I'll describe my picture of the situation, which might be terribly wrong. On Linux, in a typical situation, we have a UTF-8 terminal, PYTHONENIOENCODING=utf-8, GNU readline is used. When the REPL wants input from a user the tokenizer calls PyOS_Readline, which calls GNU readline. The user is prompted >>> , during the input he can use autocompletion and everything and he enters u'α'. PyOS_Readline returns b"u'\xce\xb1'" (as char* or something), which is UTF-8 encoded input from the user. The tokenizer, parser, and evaluator process the input and the result is u'\u03b1', which is printed as an answer.

In my case I install custom sys.std* objects and a custom readline hook. Again, the tokenizer calls PyOS_Readline, which calls my readline hook, which calls sys.stdin.readline(), which returns an Unicode string a user entered (it was decoded from UTF-16-LE bytes actually). My readline hook encodes this string to UTF-8 and returns it. So the situation is the same. The tokenizer gets b"\u'xce\xb1'" as before, but know it results in u'\xce\xb1'.

Why is the result different? I though that in the first case PyCF_SOURCE_IS_UTF8 might have been set. And after your suggestion, I thought that PYTHONIOENCODING=utf-8 is the thing that also sets PyCF_SOURCE_IS_UTF8.

 > so presumably the PyCF_SOURCE_IS_UTF8 is still not set.

I don't think that flag does what you think it does.  AFAICT from
looking at the source, that flag gets unconditionally set in the
execution context for compile, eval, and exec, and it is checked in
the parser when creating an AST node.  So it looks to me like it
asserts that the *internal* representation of the program is UTF-8
*after* transforming the input to an internal representation (doing
charset decoding, removing comments and line continuations, etc).

I thought it might do what I want because of the behaviour of eval. I thought that the PyUnicode_AsUTF8String call in eval just encodes the passed unicode to UTF-8, so the situation looks like follows:
eval(u"u'\u031b'") -> (b"u'\xce\xb1'", PyCF_SOURCE_IS_UTF8 set) -> u'\u03b1'
eval(u"u'\u031b'".encode('utf-8')) -> (b"u'\xce\xb1'", PyCF_SOURCE_IS_UTF8 not set) -> u'\xce\xb1'
But of course, this my picture might be wrong.

 > Well, the received text comes from sys.stdin and its encoding is
 > known.

How?  You keep asserting this.  *You* know, but how are you passing
that information to *the Python interpreter*?  Guido may have a time
machine, but nobody claims the Python interpreter is telepathic.

I thought that the Python interpreter knows the input comes from sys.stdin at least to some extent because in pythonrun.c:PyRun_InteractiveOneObject the encoding for the tokenizer is inferred from sys.stdin.encoding.
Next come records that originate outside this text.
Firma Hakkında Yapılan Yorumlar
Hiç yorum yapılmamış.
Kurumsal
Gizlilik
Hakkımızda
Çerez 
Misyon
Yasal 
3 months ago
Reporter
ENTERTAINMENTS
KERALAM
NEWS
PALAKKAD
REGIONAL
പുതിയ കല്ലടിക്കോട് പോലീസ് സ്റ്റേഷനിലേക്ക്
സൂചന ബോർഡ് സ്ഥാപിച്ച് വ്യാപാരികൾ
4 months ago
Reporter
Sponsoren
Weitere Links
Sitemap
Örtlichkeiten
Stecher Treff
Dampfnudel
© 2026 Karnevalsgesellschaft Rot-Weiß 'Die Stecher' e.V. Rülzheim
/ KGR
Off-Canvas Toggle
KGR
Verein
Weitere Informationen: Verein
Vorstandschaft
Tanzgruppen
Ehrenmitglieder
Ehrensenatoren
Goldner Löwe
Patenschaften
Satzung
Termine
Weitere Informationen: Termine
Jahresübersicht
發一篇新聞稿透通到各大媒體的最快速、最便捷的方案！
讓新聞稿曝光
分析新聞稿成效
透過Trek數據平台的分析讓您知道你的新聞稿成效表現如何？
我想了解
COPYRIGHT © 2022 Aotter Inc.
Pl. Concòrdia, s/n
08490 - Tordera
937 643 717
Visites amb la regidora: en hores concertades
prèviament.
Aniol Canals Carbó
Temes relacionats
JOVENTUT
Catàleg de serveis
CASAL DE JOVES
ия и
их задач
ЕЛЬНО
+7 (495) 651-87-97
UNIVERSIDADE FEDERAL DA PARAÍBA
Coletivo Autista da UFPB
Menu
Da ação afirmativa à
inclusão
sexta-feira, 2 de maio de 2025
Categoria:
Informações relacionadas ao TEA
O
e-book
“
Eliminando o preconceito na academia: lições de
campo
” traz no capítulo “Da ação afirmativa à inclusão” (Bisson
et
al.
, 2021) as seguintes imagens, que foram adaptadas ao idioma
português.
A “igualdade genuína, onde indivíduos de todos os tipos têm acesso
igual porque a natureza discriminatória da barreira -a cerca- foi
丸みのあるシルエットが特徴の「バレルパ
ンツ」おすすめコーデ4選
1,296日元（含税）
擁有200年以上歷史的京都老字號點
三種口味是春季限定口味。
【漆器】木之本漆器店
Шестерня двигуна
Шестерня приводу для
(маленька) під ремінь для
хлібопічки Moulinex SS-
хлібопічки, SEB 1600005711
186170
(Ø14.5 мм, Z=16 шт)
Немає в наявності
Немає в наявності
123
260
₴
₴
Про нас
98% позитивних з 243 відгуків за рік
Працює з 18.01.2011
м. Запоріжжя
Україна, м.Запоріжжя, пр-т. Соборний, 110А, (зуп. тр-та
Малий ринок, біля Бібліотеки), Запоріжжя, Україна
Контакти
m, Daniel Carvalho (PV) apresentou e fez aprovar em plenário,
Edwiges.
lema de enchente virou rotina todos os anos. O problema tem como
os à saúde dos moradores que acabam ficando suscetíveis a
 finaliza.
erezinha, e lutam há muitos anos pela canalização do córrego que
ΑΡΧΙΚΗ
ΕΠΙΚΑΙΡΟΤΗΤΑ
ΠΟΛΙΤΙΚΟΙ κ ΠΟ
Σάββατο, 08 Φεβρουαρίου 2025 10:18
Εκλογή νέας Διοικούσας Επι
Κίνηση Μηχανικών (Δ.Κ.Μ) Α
But this is actually the case only in Python 3. So I was wrong.

 > Yes. In the latter case, eval has no idea how the bytes given are
 > encoded.

Eval *never* knows how bytes are encoded, not even implicitly.  That's
one of the important reasons why Python 3 was necessary.  I think you
know that, but you don't write like you understand the implications
for your current work, which makes it hard to communicate.

Yes, eval never knows how bytes are encoded. But I meant it in comparison with the first case where a Unicode string was passed.